Teaching these days drives one to read and research whenever possible about what has been going on. I read an old article with a title that grabbed my attention. My search was driven by curiosity regarding the roles of teacher unions moving forward, as well as what they have been doing (or not doing) for the past couple years.

NYSUT: State must restore trust in education reform process (Bethany Bump, 10/2015)

What prompted this piece, though, was actually one of the comments:

"I can’t speak for why teachers feel as they do, but can guarantee one large reason for parents’ discomforts is the endless litany of complaints and attacks by NYSUT."

This seemed like a shot against my union, and believe me-while I have a few shots of my own to take at union failures and complacency-I can speak to why teachers feel as they do, why I feel the way I do as a parent. And I can comment on the political three-ring circus called “The governor, the legislature, and NYSED.”  I’ll go reverse-order.

1) The governor, legislature, and NYSED:

Pushing for tests and consequences over supporting the conditions for better results and opportunities is a symptom of leadership’s willingness to distract the masses in a political game. This happens because supporting the public becomes expensive when income below the luxury boxes is eroding and the luxury boxes are continually getting remodeled and upgraded. Policy is written in the luxury boxes, and when the public actually becomes concerned and starts to resist (the active and aware public), you start to see minor backpedaling and damage control (independent commissions, campaign season promo’s, “we really care about you parents” stuff), as well as attempts to find someone to blame and a cheap pharmaceutical solution vs lifestyle change (less work and pharma-lobby wins) . Even better if you can squeeze money away or avoid a court-acknowledged funding debt to public schools as our government has.

2) On being a parent:

“Sadly, that’s the state of funding in our state” was the response from a NYSED associate telling me why kids not rich enough or lucky enough to go to the right school might not get the provisions described in regulations as available in “All public schools” and to “all students”. “I was steamrolled in that meeting” was what I was told by another associate who had been helping advocate for my daughter’s access to one of the alternative pathways (in the Arts) to a regents diploma described in regulations. Interesting that the first associate’s description was “I have spoken to ***, and we both now agree…” (I spoke to ***, and they did not agree) . Even more interesting was NYSED’s proclamation about a year later announcing their “groundbreaking” new alternative pathways (and a video showing twirling dance kids, airplane repair kids…)! The “pathways” had existed for years…can you guess what was new?

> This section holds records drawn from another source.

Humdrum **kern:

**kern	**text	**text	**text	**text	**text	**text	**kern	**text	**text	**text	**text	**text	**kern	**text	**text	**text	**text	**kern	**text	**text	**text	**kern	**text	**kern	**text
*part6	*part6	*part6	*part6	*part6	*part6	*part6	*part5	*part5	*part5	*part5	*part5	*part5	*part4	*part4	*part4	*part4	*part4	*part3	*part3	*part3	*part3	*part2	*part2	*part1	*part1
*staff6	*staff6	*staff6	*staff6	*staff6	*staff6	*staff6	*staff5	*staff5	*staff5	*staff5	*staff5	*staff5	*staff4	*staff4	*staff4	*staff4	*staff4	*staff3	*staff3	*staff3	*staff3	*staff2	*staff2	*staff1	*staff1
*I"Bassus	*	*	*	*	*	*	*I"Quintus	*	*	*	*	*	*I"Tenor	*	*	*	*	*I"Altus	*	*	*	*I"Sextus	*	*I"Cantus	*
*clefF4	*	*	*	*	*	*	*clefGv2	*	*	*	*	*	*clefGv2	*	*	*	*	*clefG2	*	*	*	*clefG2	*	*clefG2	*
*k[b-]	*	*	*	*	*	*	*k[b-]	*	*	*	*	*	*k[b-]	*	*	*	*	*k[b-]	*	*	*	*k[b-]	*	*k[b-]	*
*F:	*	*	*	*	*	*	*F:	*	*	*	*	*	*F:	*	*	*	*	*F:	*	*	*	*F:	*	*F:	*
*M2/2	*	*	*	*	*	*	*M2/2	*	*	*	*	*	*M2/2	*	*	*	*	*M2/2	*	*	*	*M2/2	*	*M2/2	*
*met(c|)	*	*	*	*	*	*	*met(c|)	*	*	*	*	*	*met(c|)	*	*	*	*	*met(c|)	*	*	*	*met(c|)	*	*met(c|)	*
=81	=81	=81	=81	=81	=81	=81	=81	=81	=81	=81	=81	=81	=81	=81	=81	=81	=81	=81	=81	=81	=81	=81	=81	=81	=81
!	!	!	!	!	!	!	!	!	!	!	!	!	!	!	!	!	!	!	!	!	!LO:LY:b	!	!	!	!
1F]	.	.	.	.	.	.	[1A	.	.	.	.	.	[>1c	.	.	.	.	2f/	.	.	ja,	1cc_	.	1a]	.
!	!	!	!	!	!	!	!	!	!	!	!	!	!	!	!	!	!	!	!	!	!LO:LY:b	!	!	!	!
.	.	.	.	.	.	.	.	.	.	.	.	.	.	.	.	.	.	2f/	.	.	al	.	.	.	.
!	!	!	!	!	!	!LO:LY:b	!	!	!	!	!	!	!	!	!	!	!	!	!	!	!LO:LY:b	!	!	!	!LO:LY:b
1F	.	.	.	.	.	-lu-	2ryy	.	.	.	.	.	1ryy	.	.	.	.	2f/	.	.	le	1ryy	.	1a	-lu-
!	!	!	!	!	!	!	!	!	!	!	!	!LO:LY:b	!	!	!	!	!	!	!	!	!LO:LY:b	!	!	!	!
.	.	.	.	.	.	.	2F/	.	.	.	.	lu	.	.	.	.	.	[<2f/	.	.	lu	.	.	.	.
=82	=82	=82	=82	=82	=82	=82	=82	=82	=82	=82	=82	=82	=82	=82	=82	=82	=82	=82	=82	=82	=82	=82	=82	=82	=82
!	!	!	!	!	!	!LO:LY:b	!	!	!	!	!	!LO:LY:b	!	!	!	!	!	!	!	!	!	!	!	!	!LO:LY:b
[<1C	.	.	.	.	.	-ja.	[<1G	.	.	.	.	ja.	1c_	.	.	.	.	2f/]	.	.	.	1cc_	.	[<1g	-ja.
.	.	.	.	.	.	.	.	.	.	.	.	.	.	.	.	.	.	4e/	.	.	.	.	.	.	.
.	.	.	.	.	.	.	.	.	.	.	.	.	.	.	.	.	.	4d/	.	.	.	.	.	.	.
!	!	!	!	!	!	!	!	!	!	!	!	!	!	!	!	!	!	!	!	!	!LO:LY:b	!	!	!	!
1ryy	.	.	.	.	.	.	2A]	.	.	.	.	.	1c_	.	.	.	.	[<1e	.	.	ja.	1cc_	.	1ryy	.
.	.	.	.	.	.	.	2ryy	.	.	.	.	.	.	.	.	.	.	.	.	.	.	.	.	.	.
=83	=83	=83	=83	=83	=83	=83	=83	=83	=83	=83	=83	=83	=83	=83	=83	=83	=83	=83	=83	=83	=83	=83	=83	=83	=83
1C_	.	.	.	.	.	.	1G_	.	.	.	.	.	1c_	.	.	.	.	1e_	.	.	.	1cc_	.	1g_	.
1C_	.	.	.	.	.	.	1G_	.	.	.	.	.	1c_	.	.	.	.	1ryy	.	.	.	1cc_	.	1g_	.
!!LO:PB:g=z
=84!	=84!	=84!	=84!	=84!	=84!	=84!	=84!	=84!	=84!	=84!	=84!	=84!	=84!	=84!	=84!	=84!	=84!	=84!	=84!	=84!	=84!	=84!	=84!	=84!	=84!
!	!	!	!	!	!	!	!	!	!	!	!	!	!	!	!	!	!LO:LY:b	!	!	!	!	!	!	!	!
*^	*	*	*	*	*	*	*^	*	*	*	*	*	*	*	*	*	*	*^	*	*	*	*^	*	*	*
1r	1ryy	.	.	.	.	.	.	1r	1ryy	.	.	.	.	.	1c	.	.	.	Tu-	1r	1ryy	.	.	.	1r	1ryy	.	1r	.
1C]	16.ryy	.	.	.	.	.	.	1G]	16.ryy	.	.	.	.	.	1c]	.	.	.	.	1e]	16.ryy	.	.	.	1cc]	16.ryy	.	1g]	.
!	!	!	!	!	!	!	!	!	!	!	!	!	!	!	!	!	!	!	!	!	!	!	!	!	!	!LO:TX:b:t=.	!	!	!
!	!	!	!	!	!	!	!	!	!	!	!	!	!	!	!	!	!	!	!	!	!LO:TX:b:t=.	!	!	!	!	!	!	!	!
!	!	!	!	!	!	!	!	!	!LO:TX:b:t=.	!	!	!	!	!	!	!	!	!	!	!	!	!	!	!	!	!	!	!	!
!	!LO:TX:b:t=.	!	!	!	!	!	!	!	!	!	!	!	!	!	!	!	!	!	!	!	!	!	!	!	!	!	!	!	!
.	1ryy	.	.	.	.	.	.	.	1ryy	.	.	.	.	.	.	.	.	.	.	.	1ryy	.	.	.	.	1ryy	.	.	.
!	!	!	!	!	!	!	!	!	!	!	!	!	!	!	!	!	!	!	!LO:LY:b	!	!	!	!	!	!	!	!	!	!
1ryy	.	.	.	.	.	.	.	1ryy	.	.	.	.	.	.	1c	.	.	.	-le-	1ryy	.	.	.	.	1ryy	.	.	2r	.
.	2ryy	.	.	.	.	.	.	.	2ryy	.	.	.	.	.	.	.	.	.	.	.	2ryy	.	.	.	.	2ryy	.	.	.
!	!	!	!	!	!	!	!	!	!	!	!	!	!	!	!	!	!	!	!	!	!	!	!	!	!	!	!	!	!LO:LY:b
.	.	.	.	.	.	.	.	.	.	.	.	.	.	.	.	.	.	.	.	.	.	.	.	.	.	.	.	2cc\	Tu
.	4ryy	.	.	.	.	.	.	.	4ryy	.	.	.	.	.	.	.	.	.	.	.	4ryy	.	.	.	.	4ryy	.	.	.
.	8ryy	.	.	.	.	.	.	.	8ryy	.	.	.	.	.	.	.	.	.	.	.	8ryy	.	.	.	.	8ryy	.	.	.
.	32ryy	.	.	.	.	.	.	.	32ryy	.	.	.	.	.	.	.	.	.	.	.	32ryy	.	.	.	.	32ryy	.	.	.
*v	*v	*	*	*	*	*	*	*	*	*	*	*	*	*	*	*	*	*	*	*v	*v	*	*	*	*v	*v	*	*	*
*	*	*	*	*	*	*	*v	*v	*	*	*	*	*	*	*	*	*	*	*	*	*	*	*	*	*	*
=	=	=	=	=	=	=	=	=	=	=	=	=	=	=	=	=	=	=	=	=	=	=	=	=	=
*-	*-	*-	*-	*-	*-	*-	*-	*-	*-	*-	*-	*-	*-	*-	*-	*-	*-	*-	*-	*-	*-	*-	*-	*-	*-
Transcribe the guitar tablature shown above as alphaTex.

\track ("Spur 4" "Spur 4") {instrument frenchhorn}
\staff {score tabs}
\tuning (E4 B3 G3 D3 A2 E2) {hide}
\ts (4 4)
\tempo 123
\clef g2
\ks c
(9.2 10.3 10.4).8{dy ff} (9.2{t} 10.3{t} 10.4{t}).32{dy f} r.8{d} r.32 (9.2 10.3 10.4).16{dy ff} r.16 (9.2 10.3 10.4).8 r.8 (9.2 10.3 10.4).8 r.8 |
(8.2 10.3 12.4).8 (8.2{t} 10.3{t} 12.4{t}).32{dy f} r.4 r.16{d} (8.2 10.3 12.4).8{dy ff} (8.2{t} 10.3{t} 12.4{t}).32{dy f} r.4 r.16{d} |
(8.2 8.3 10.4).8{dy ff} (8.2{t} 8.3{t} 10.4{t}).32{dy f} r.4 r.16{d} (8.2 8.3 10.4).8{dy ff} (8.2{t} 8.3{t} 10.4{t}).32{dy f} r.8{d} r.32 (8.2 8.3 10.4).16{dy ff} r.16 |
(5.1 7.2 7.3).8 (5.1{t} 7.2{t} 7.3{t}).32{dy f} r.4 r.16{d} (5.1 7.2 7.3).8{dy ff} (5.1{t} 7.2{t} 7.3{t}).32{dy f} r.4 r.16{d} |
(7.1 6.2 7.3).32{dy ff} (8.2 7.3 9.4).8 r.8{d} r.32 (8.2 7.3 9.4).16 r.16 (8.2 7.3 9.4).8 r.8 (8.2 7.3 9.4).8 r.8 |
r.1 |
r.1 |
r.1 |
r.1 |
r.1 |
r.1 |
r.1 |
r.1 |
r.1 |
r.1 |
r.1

“Sadly, that’s the state of funding in our state” Click To Tweet

Test language had been inserted for them into the regs. NYSED is an advocate for itself and the executor of the will of private interests called “research fellows”. Many of our regents are unhappy with the new regulation(s), but concerned about school funding for their area if they dissent. On teachers: overwhelmingly on the side of students, parents, schools, communities. Rarely involved in the waves of bad education policy (that seem to coincide with political and economic failures) but then left trying to make bad policy into good practice in the classroom. Fighting against that circus that wants to de-personalize the process and the children below the luxury box into an easy to pay for, shuffle and juggle numbers game.

3) On teaching:

Raising children is complicated, expensive, and never standard…imagine teaching a roomful.